Your assignment
Quote all entries exactly, leaving pictures aside.

⟨

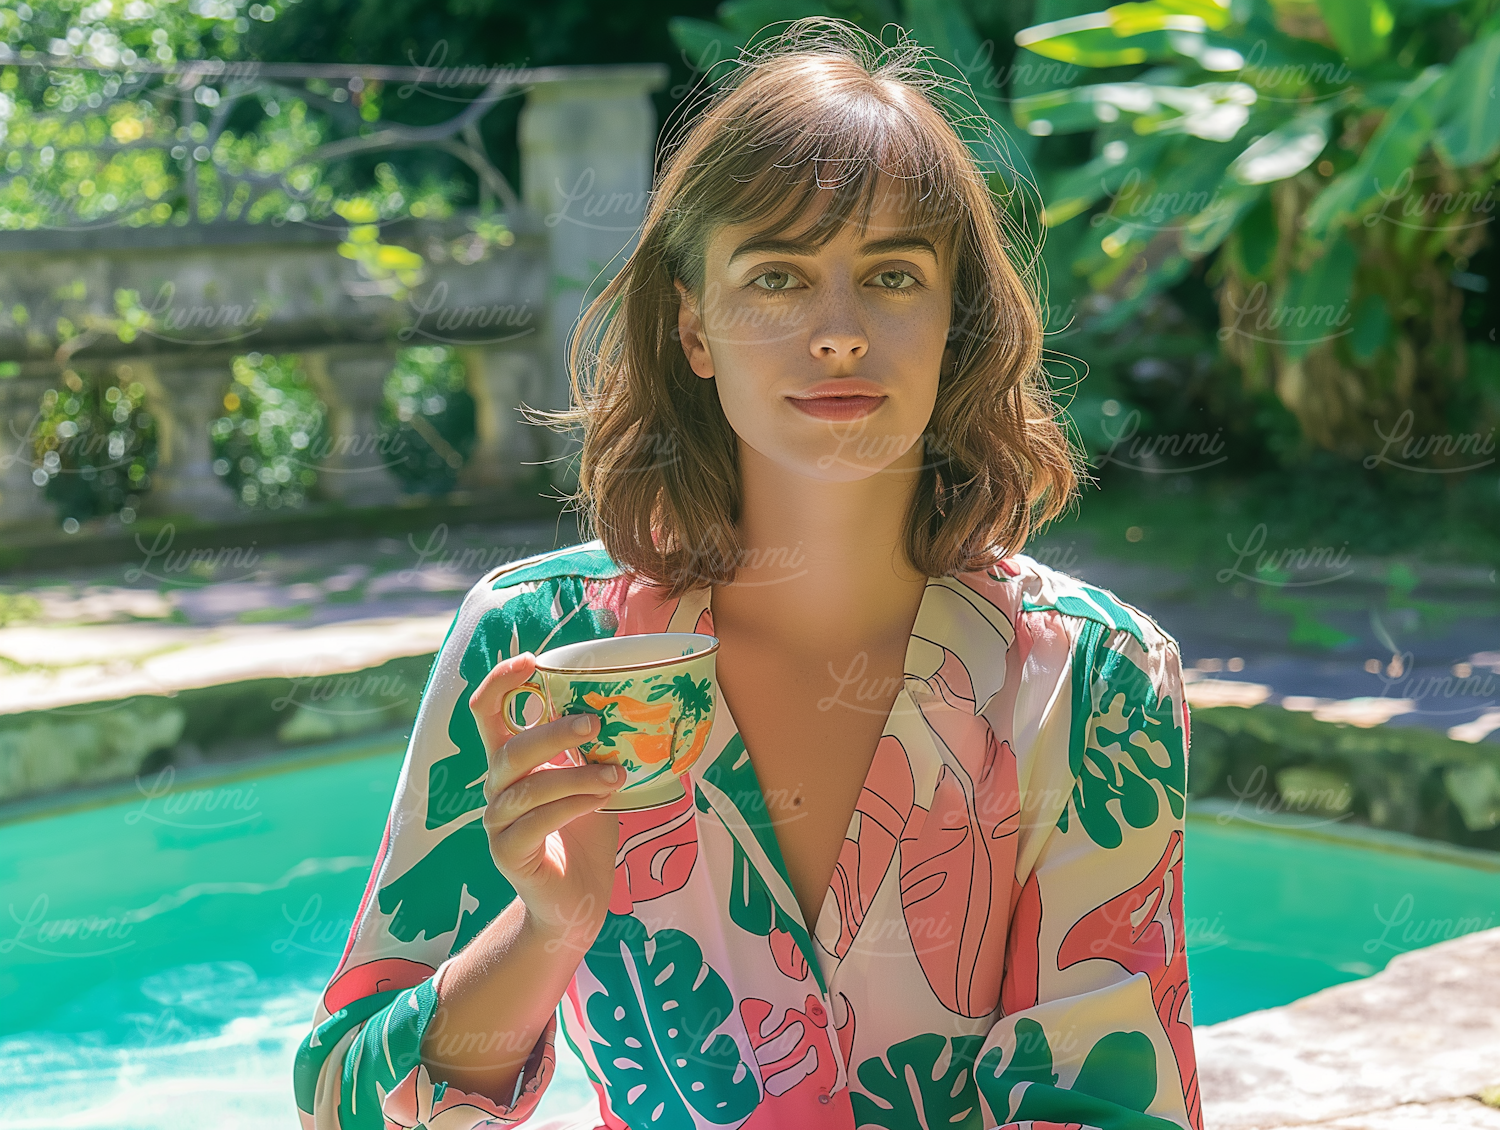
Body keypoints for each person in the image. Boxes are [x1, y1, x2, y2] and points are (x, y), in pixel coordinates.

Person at [294, 17, 1201, 1130]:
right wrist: (543, 931)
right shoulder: (535, 651)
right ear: (693, 326)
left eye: (892, 274)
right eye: (777, 275)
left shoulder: (1090, 679)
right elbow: (342, 1106)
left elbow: (1110, 1107)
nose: (837, 331)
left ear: (954, 319)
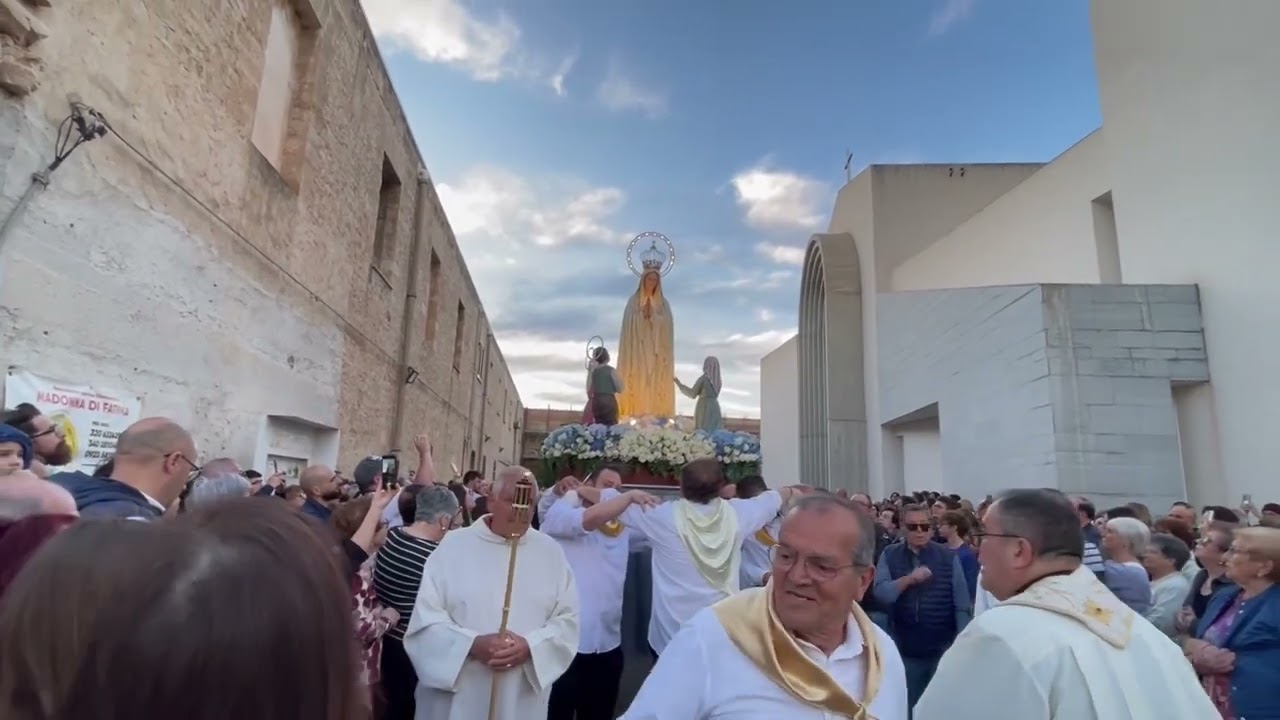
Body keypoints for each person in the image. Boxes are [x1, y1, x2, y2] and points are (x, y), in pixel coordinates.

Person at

⟩

Result of the task
Body keypoints for each person in the image. Boxes are [x1, y1, x2, y2] and points are (x, y), in pixel coordinates.

Person at [294, 17, 1201, 1130]:
right wrist: (543, 931)
right shoulder: (535, 651)
right ear: (693, 326)
left eye: (892, 274)
right eye: (777, 275)
left shoulder: (1090, 679)
right elbow: (342, 1106)
left elbow: (1110, 1107)
nose: (837, 331)
left ear: (954, 319)
Body keypoints for each person in the image. Boxes are [x1, y1, x2, y2] and points are (x, y), in pixel coordinates.

Person at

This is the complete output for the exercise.